Breeders to the rescue
By Michael Cook
The Australian, 10 May 2002

TREASURY is scratching its head over how to get women to have more children. Why don't they ask women who aren't afraid of being mothers?

Children have been on the nose before. About one-third of the women born at about the same time as Don Bradman – those who lived through the Depression – never had children. But the birthrate never sank to today's levels because nearly 40 per cent had three or more children. Today, however, that figure has fallen to about 27 per cent.

According to a 1998 study by Australian National University demographer Peter McDonald: "More than 50 per cent of the total fertility is contributed by the 27 per cent of women who have three or more children. The other 73 per cent of women, with 0-2 children, contribute less than 50 per cent. This indicates the extent to which the current level of fertility in Australia is dependent upon around one-quarter of all women having three or more children."

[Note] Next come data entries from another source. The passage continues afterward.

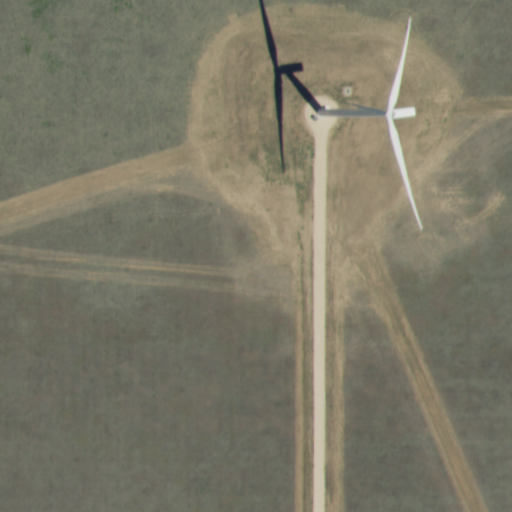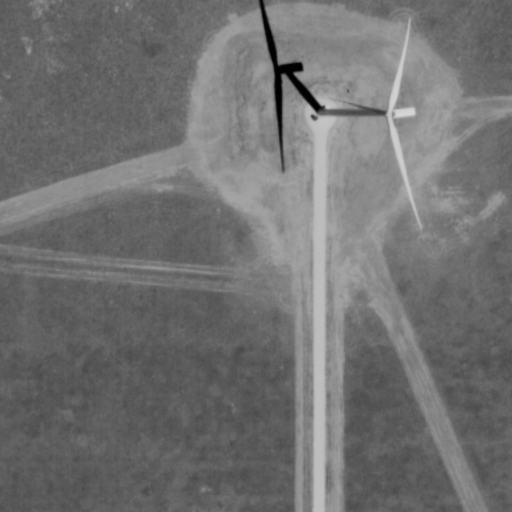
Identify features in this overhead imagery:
wind turbine: (319, 103)
road: (319, 324)
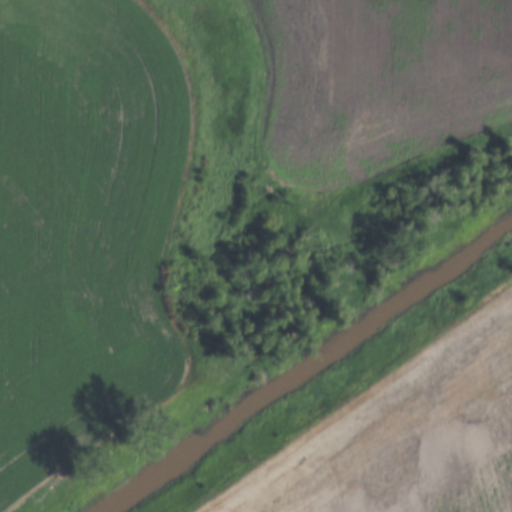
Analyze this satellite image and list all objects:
crop: (183, 178)
crop: (403, 434)
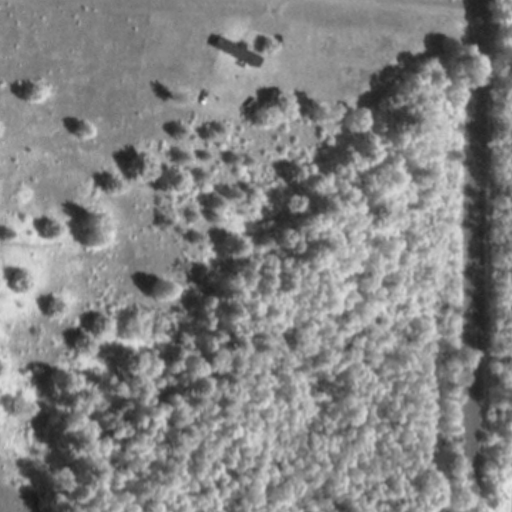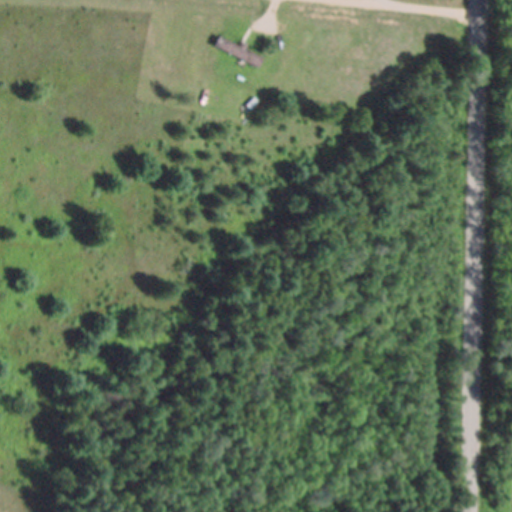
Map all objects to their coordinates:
road: (384, 2)
road: (406, 7)
building: (234, 51)
road: (472, 256)
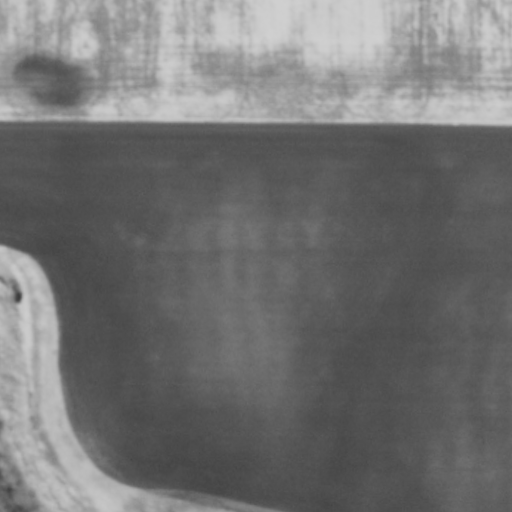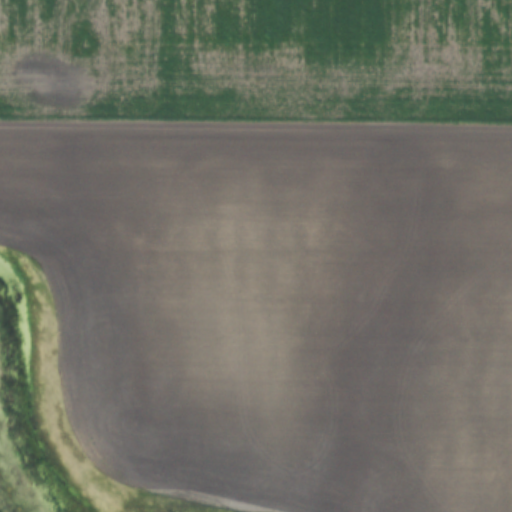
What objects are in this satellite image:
road: (255, 127)
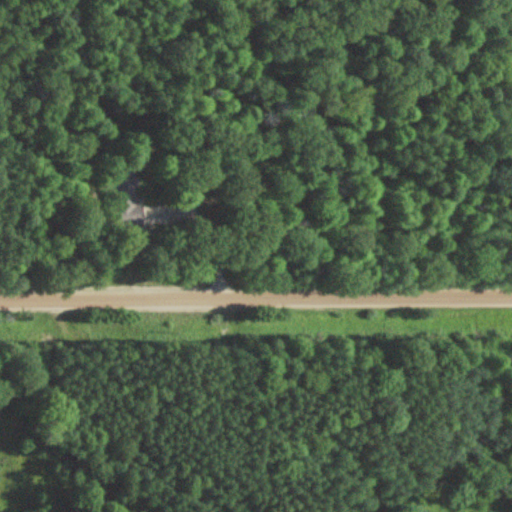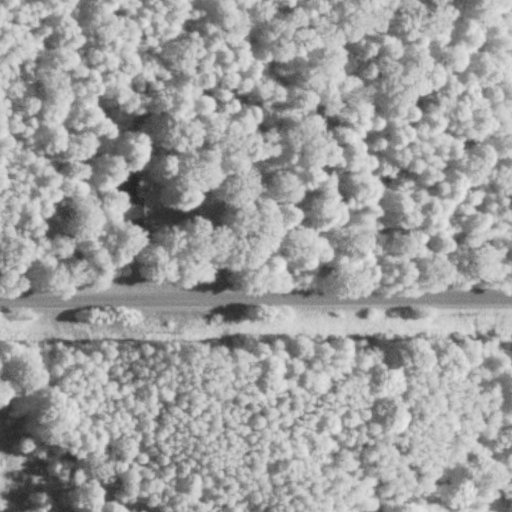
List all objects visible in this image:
building: (123, 200)
road: (213, 225)
road: (256, 297)
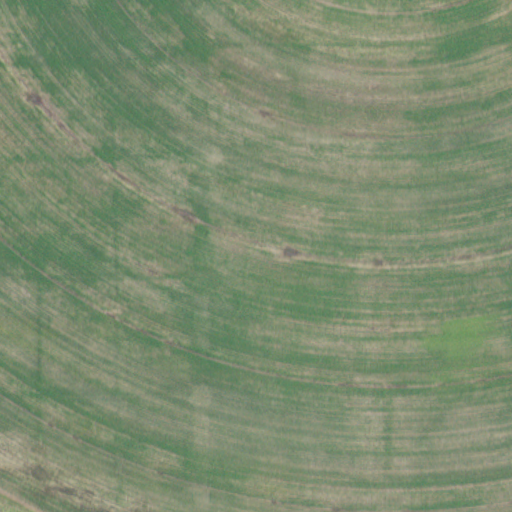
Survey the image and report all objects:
wastewater plant: (256, 256)
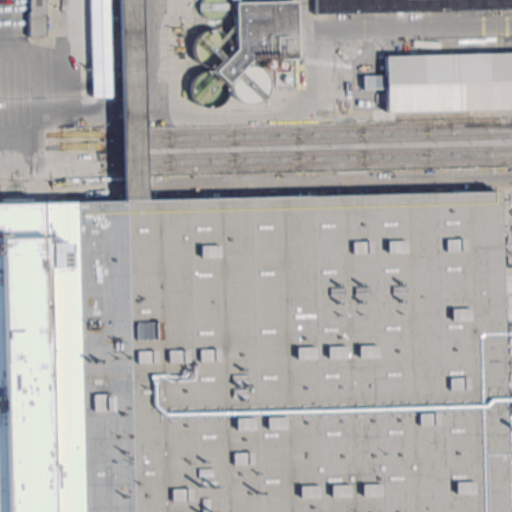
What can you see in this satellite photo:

Believe it or not, Australia has a relatively large number of large families. Italians and Spaniards, whose birth rates are plunging to suicidal levels, do not have greater numbers of childless women. Rather, they have fewer women who have more than two.

So, if the Government really wants to raise fertility in Australia, it ought to be pouring money into studies of what motivates the 27 per cent of women who are holding our birth rate up. Research on this has been scandalously meagre. And no wonder: for the past 50 years, demographers have focused on making large families smaller, not small families larger.

Let's face it. The stereotype of women with lots of children is that they are dumb, stay-at-home and religious. But an article by Rachel Meyer in Monash University's People and Place magazine a couple of years ago suggests that this stereotype is wrong. SURPRISINGLY, Meyer found that career orientation, education and income did not keep women from having three or more children. The factors that did predict family size were cultural and personal:

  • Marrying – women who had not been in a de facto relationship that did not lead to marriage were 2.6 times more likely to progress to a third child.

  • Marrying young – women who were 27 or younger when their second child was born were 3.8 times more likely than other women to have three or more children.

  • Having children quickly – women who had two or fewer years between their first and second births were twice as likely as other women to have a larger family.

  • Having unplanned children – women who said that their first child was unplanned were 1.6 times more likely to have more children.

  • Having religious values – Catholic women were also 1.6 times more likely to go on to have more children.

    Meyer's provocative survey was small-scale and may already be out of date. But it has important implications for future population policy.

    First, economics is less important than culture. Most ideas for increasing fertility have been cooked up by Treasury boffins. How much do they know about why women like having children? More handouts may motivate women to have one or two children. But these account for less than half of Australia's birth rate. What makes those 27 per cent tick?

    Second, de facto relationships depress the birthrate. Understandably, without the security of marriage, women are not going to risk having large families. Quite apart from moral considerations, it is simply not in Australia's interest to promote policies that make de facto relationships easier and more secure.

    Third, religious values clearly make women more open to bearing children. Perhaps they give women a sense of optimism that helps them to face up to the difficulty of bringing another child into the world.

    For years, we have been obsessed with why 73 per cent of Australian women are having so few children. But they are demographically irrelevant. The 27 per cent with big families hold the secret of increasing Australia's birth rate. Ask them.